Maar de WCBO wil dat meer consistentie in de sport wordt geïnjecteerd, wat betekent dat er minder sprake is van een "feest" -sfeer (dus geen Bambi) en meer spelers van hogere standaard. Als ze hun zin krijgen, moeten jongens als Rosen een stuk harder en veel langer trainen om de ring te bereiken. De standaard voor schaakboksers die willen vechten in de WCBO's World Championship Series, om af te trappen in januari 2014, is om 30 amateur-bokswedstrijden onder hun riem te hebben en een schaakwaardering van meer dan 1900 (de meest gebruikte schaakbeoordelingen de schaal gaat van ongeveer 1200 tot meer dan 2400; 1900 is de top van de beginnende spelers, terwijl 2000 en hoger je een nationale ranglijst geeft; meer dan 2400 is grootmeester niveau). Sebastian Nicke, directeur communicatie voor de in Berlijn gevestigde WCBO, zegt dat er misschien 10 of 12 schaakboksers in de wereld zijn die aan die norm kunnen voldoen. "Het is een heel hoge barrière, maar we moeten het doen, zodat je ruzie hebt met een hoge kwaliteit."

Nicke zegt dat er geen "rundvlees" met Woolgar is, maar gewoon een kwestie van uiteenlopende ideeën over hoe de sport te promoten. “Tim doet meer partijgevechten, entertainment. We willen meer professionele gevechten doen. We hebben een andere, soort, waarvan we denken dat schaken boksen is, hoe schaakboksengevechten te maken, wat we doen en we zijn van plan om te schaken boksen, "zegt hij. "We hebben verschillende dromen en verbeelding." Een van die dromen omvat schaken boksen in de Olympische Spelen van 2024.
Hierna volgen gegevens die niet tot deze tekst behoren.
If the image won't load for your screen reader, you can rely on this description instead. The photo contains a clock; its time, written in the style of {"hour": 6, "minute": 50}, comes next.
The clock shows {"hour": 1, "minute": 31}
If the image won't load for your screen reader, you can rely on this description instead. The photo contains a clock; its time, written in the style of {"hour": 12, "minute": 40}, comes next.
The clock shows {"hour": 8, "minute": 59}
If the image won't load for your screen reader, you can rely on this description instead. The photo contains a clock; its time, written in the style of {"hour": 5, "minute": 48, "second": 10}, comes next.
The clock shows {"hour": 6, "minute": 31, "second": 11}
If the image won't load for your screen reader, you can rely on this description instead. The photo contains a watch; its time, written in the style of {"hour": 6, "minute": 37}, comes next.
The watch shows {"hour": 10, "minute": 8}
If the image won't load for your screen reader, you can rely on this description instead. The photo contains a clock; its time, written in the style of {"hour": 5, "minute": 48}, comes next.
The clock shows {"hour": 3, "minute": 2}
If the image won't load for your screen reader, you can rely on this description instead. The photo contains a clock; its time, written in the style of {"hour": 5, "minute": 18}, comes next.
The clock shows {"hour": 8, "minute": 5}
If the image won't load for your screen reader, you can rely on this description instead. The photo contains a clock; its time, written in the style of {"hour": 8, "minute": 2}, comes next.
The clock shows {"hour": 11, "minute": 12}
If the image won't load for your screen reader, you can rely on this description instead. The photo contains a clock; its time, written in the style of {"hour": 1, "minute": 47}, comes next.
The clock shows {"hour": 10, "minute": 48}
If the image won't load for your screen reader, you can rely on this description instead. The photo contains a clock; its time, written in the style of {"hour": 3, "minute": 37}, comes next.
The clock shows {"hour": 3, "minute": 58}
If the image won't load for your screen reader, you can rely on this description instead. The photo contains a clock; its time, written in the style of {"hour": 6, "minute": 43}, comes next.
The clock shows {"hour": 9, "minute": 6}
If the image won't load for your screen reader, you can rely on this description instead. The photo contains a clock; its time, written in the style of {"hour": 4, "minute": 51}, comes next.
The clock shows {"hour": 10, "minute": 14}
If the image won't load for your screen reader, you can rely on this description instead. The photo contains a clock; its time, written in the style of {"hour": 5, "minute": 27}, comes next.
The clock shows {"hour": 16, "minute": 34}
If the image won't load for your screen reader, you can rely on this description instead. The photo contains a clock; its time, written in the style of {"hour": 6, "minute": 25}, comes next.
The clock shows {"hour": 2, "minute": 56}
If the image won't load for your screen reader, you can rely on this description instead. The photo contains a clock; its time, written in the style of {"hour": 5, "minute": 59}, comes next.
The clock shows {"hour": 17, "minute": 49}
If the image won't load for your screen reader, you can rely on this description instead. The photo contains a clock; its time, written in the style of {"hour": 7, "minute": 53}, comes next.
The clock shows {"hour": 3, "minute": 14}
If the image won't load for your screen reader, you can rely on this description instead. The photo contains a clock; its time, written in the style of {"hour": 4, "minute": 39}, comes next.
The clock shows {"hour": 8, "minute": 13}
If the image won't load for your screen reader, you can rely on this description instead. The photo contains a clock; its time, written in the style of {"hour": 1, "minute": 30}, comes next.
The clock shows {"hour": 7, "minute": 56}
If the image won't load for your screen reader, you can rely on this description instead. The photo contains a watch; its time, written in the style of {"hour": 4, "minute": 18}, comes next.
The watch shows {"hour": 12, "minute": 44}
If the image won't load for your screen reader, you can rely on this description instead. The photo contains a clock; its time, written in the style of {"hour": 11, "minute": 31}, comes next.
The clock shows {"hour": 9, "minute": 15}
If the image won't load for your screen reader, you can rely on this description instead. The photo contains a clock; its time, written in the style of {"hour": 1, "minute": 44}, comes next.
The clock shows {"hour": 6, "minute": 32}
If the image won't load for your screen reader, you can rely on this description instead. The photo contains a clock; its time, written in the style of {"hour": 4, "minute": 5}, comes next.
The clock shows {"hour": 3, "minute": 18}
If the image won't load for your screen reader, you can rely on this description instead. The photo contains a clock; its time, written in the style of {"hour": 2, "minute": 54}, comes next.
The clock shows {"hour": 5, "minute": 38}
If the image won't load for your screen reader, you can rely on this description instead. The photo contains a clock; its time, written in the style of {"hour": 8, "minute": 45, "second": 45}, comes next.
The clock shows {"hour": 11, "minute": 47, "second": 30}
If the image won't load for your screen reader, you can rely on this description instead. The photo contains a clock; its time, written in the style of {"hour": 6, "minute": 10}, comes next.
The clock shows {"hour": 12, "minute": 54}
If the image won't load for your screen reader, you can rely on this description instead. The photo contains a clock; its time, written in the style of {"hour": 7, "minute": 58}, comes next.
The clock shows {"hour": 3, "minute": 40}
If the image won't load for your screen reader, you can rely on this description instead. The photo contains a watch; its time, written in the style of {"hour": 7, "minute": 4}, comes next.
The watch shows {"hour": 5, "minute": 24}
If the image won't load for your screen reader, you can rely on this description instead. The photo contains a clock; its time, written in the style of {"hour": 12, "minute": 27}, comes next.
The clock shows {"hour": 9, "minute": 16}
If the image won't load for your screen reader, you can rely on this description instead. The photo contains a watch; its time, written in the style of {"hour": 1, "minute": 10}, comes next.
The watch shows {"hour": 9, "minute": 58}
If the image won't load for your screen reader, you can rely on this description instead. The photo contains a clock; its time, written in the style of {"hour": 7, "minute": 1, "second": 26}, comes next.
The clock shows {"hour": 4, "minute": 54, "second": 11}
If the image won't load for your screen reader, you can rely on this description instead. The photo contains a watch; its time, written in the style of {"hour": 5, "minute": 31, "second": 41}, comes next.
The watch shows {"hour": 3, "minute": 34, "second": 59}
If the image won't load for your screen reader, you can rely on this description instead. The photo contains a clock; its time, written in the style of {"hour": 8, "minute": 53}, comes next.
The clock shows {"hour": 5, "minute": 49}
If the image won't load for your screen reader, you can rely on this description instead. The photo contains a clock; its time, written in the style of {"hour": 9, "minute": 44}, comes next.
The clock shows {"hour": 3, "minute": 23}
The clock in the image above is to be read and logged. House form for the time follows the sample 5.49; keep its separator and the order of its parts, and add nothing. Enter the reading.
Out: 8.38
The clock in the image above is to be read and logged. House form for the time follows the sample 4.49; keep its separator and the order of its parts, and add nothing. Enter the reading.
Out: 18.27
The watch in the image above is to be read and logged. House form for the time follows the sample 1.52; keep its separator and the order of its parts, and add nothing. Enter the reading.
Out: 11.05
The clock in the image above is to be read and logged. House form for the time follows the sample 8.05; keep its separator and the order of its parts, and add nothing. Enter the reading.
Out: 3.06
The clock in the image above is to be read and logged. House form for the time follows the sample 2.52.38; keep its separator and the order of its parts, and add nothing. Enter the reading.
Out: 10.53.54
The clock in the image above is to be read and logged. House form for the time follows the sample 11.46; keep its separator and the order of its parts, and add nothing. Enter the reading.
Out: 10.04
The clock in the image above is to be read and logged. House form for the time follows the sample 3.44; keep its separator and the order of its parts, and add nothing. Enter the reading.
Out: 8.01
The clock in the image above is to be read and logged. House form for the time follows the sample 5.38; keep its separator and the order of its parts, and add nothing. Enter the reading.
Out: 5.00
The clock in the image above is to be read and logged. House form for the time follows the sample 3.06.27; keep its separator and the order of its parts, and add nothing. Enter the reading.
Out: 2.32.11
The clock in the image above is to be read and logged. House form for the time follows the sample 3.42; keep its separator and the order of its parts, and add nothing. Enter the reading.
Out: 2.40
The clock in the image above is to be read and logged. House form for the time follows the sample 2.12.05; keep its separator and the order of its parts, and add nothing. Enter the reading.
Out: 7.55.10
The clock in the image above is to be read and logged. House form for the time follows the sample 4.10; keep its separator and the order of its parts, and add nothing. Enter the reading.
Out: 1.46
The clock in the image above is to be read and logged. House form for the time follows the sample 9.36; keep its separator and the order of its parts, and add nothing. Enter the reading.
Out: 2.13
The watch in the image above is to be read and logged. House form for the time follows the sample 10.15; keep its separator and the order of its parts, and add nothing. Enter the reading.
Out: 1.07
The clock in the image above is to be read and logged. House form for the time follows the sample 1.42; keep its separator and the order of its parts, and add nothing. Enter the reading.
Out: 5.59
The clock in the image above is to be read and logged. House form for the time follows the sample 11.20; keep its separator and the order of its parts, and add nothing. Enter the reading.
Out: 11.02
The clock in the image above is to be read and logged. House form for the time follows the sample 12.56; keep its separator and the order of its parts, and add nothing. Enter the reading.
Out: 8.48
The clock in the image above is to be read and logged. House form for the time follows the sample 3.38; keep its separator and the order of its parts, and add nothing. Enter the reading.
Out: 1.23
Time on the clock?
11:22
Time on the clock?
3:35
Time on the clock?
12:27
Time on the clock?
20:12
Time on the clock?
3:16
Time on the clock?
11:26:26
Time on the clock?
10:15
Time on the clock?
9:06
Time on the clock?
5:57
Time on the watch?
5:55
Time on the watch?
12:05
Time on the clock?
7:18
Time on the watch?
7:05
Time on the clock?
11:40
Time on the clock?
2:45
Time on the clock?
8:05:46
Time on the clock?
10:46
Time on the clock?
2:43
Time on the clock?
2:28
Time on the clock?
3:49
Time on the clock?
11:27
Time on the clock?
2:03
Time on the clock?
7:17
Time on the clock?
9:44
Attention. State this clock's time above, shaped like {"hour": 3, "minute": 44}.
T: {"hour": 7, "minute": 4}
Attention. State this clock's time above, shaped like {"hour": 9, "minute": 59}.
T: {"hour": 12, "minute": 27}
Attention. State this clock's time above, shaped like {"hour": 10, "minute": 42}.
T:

Maar zowel Woolgar als de WCBO willen de sport zien slagen en dat betekent voor een deel dat toeschouwers voorbij de nieuwheid ervan komen. "Ik zeg altijd dat het echte sport is en we doen het professioneel", zegt Nicke. "Maar ik zeg meestal dat je naar een evenement moet komen en ruzie moet maken en je zult zien dat het een echte sport is, dat jongens geen fancy, freaky, party-dingen doen."

Wat Nicke bedoelt, is dat schaken een echte sport is, niet alleen een clou, niet alleen entertainment. En als je het eenmaal ziet, zegt hij: "Je weet heel snel hoe moeilijk het is om het te doen."